Long-term Business Case for eVTOL Makers will Hinge on Autonomous Operation, say Embraer Execs

The long-term viability of the eVTOL aircraft market will depend on the ability to adapt and certify the segment’s vehicles for autonomous flight, according to Embraer executives assembled at the company’s main facilities in Sao Jose dos Campos, Brazil, for a series of media briefings this week. Discussing the prospects for the eVTOL vehicle under development by Eve Urban Air Mobility, which is majority-owned by the aircraft manufacturer, Embraer's engineering head Luis Carlos Affonso said a key benefit of advanced air mobility lies with the immunity from pilot shortages full flight autonomy would allow.

Eve aims to start deliveries of its four-passenger eVTOL model in 2026, and already has collected more than 1,800 provisional commitments from operators. Initially, the planned air taxi services will operate with a pilot on board.

“This is something that could dramatically change the economics and allow the industry to grow because today there is a shortage of pilots,” he explained. “If you think of eVTOL [aircraft] today, it’s one pilot for four passengers…Eve will only fulfill the vision of scaling if it is autonomous.”
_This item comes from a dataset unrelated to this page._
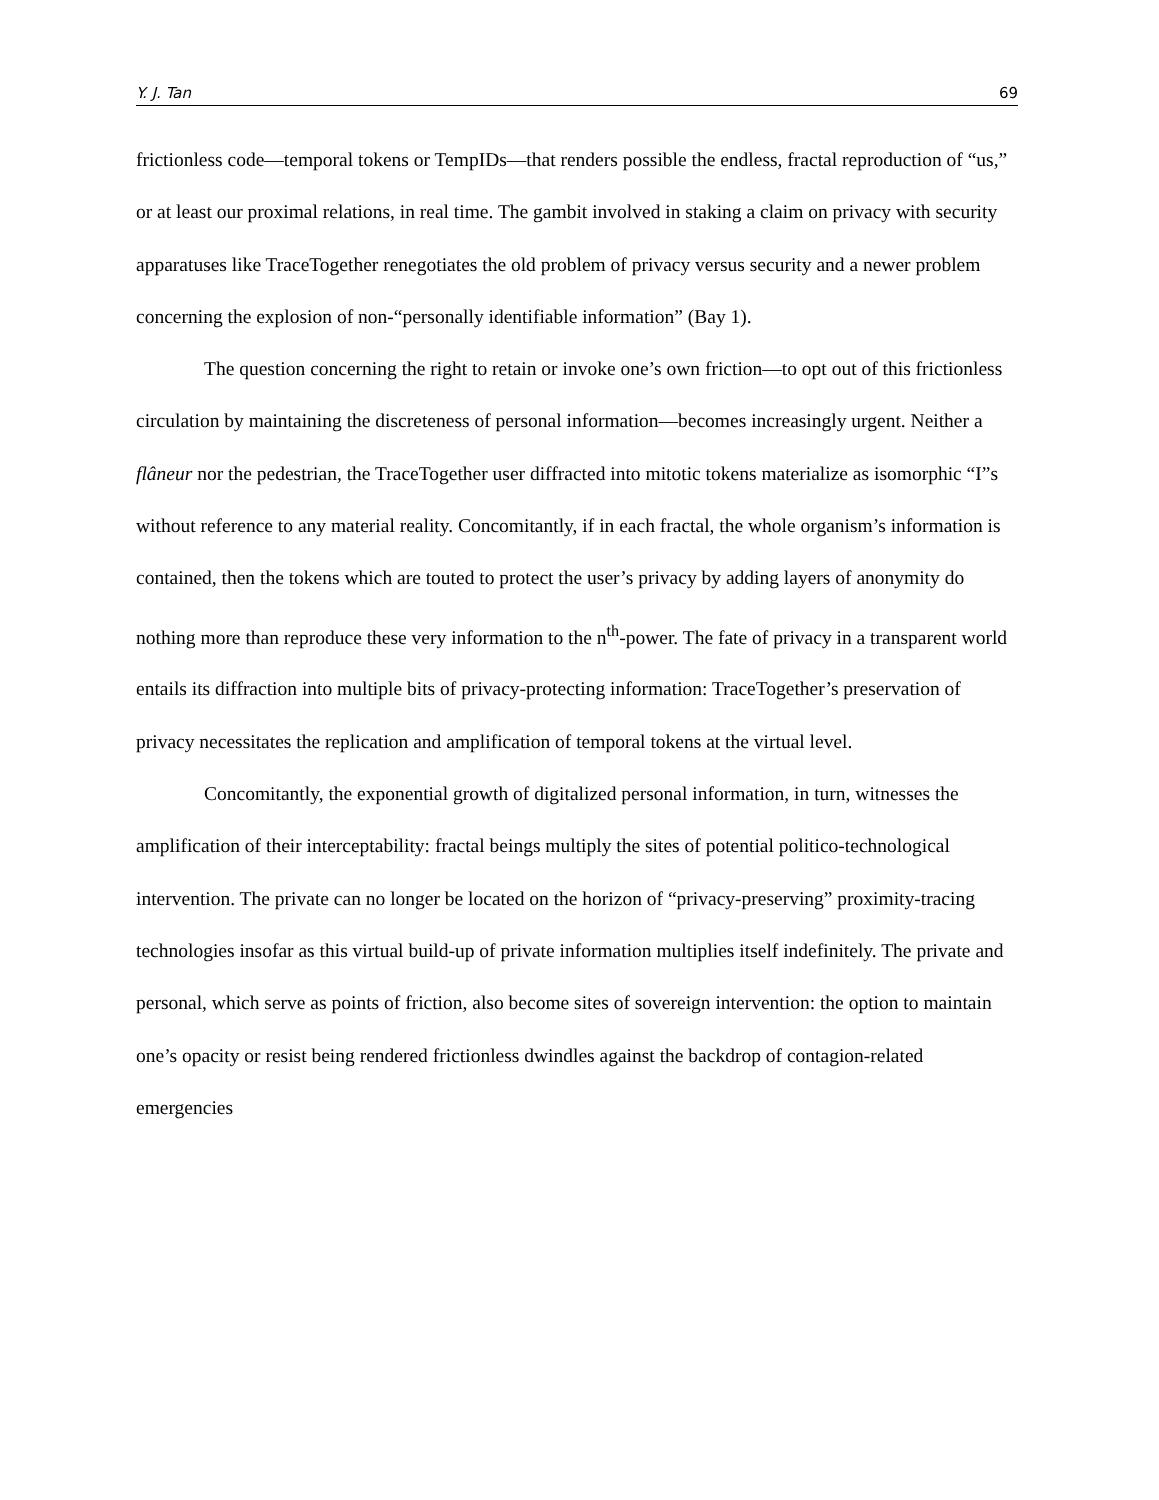Y. J. Tan 69
frictionless code—temporal tokens or TempIDs—that renders possible the endless, fractal reproduction of “us,” or at least our proximal relations, in real time. The gambit involved in staking a claim on privacy with security apparatuses like TraceTogether renegotiates the old problem of privacy versus security and a newer problem concerning the explosion of non-“personally identifiable information” (Bay 1).
The question concerning the right to retain or invoke one’s own friction—to opt out of this frictionless circulation by maintaining the discreteness of personal information—becomes increasingly urgent. Neither a flâneur nor the pedestrian, the TraceTogether user diffracted into mitotic tokens materialize as isomorphic “I”s without reference to any material reality. Concomitantly, if in each fractal, the whole organism’s information is contained, then the tokens which are touted to protect the user’s privacy by adding layers of anonymity do nothing more than reproduce these very information to the n<sup>th</sup>-power. The fate of privacy in a transparent world entails its diffraction into multiple bits of privacy-protecting information: TraceTogether’s preservation of privacy necessitates the replication and amplification of temporal tokens at the virtual level.
Concomitantly, the exponential growth of digitalized personal information, in turn, witnesses the amplification of their interceptability: fractal beings multiply the sites of potential politico-technological intervention. The private can no longer be located on the horizon of “privacy-preserving” proximity-tracing technologies insofar as this virtual build-up of private information multiplies itself indefinitely. The private and personal, which serve as points of friction, also become sites of sovereign intervention: the option to maintain one’s opacity or resist being rendered frictionless dwindles against the backdrop of contagion-related emergencies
Eve co-CEO Andre Stein didn’t disagree that, in the long-term, large-scale adoption of eVTOL applications eventually will require flight autonomy. However, he also acknowledged that it will take some time for regulators and the public to accept the concept.

“There is enough market to start,” said Stein. “It’s not like you’re going to have 50,000 aircraft by 2026. But to reach the market that you’re talking about [50,000 aircraft by 2035], you’re going to need [autonomous operation]. But to start you don’t.”

Stein noted that enough markets exist today to make a business case based on the cost savings that an eVTOL machine offers over a conventional helicopter. “Even if you can expect to [operate an eVTOL aircraft] for something about six times less than an equivalent turbine helicopter that can do the same mission, that addresses a lot of markets already,” he explained. “But to scale, I completely agree [with Affonso].”

Stein added that the adoption of autonomous operation will not happen uniformly across various markets. Markets in Asia, for example, will likely see pilotless eVTOL flights before the U.S. does, he explained. “Some regions might have it pretty soon," said Stein. "You’re seeing things happen in China, for example, with other players. But to have that with the FAA might take longer.”

Eve has acknowledged the challenge of overcoming people’s safety concerns about flights with no pilot on board and Stein called for early engagement with the public and regulators. The fact that autonomous ground vehicles will likely come first will also help, he said. “And that’s a much harder point, both in terms of technology and perception,” he said, referring to the adoption of autonomous cars. “So if that’s in place it will help create the perception that these things are safe.”

In fact, Stein maintained, autonomous cars will present more of a technological challenge than autonomous eVTOL operations “by a big margin.”

“It will be a very structured operation…no drunken guy crossing in front of you in the sky,” he said. “You will be flying a known network, you’ll know where you’re going to fly and your alternate even before you take off.”

Embraer and Eve last month concluded a 30-day trial with Brazilian helicopter operator Helisul to evaluate autonomous operations over Rio de Janeiro.  The aerial data collection and real-time evaluation of the technologies in urban scenarios used regular piloted helicopters as part of the Embraer Autonomous Systems project (Project EASy).

During the trial, Embraer and Eve and program partners Daedalean, Iris Automation, and Near Earth Autonomy explored various scenarios for takeoff, climb, cruise, approach, and landing phases of flight.